Images with localized body landmarks
****************

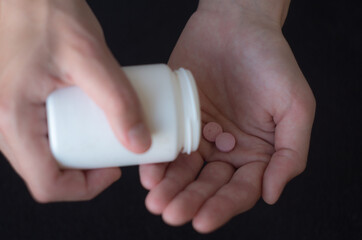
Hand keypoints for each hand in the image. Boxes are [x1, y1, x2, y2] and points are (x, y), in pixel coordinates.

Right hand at [0, 0, 150, 201]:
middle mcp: (1, 122)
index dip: (86, 187)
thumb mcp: (90, 57)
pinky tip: (87, 117)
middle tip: (113, 147)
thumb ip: (118, 101)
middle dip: (85, 170)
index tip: (113, 168)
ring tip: (103, 131)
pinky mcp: (15, 103)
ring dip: (77, 153)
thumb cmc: (45, 12)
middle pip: (47, 172)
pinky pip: (40, 135)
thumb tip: (139, 142)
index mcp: (12, 118)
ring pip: (44, 156)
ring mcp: (5, 114)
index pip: (47, 184)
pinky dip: (68, 135)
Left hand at [139, 0, 314, 232]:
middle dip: (191, 201)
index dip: (223, 207)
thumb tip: (271, 194)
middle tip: (173, 214)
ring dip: (170, 188)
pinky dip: (158, 160)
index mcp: (257, 153)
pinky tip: (149, 174)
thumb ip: (289, 153)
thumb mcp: (295, 106)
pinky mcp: (179, 118)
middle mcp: (227, 149)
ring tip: (157, 202)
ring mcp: (201, 135)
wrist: (236, 24)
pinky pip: (168, 144)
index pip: (240, 190)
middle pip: (208, 185)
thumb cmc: (271, 61)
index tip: (202, 221)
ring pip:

****************

* **ACTION ITEM**:
From the first line to the last, write out the data above exactly. Omit the pictures.

* **TASK RESULT**:
Hand keypoints for each hand in the image. Boxes are [x1, y1, x2, y2] and points are (x, y), in pixel coordinates.

Right hand at [0, 0, 150, 201]:
middle mcp: (1, 122)
index dip: (86, 187)
thumb mcp: (90, 57)
pinky tip: (87, 117)
middle tip: (113, 147)
thumb ip: (118, 101)
middle dip: (85, 170)
index tip: (113, 168)
ring tip: (103, 131)
pinky mcp: (15, 103)
ring dip: (77, 153)
thumb cmc: (45, 12)
middle pip: (47, 172)
pinky pip: (40, 135)
thumb tip: (139, 142)
index mcp: (12, 118)
ring pip: (44, 156)
ring mcp: (5, 114)
index pip: (47, 184)
pinky dip: (68, 135)
Left hand at [139, 0, 314, 232]:
middle dip: (191, 201)
index dip: (223, 207)
thumb tip: (271, 194)
middle tip: (173, 214)
ring dip: (170, 188)
pinky dip: (158, 160)
index mcp: (257, 153)
pinky tip: (149, 174)
thumb ip: (289, 153)
thumb mcp: (295, 106)
pinky mcp: (179, 118)
middle mcp: (227, 149)
ring tip: (157, 202)
ring mcp: (201, 135)
wrist: (236, 24)
pinky pip: (168, 144)
index pip: (240, 190)
middle pip: (208, 185)
thumb cmc: (271, 61)
index tip: (202, 221)
ring pip:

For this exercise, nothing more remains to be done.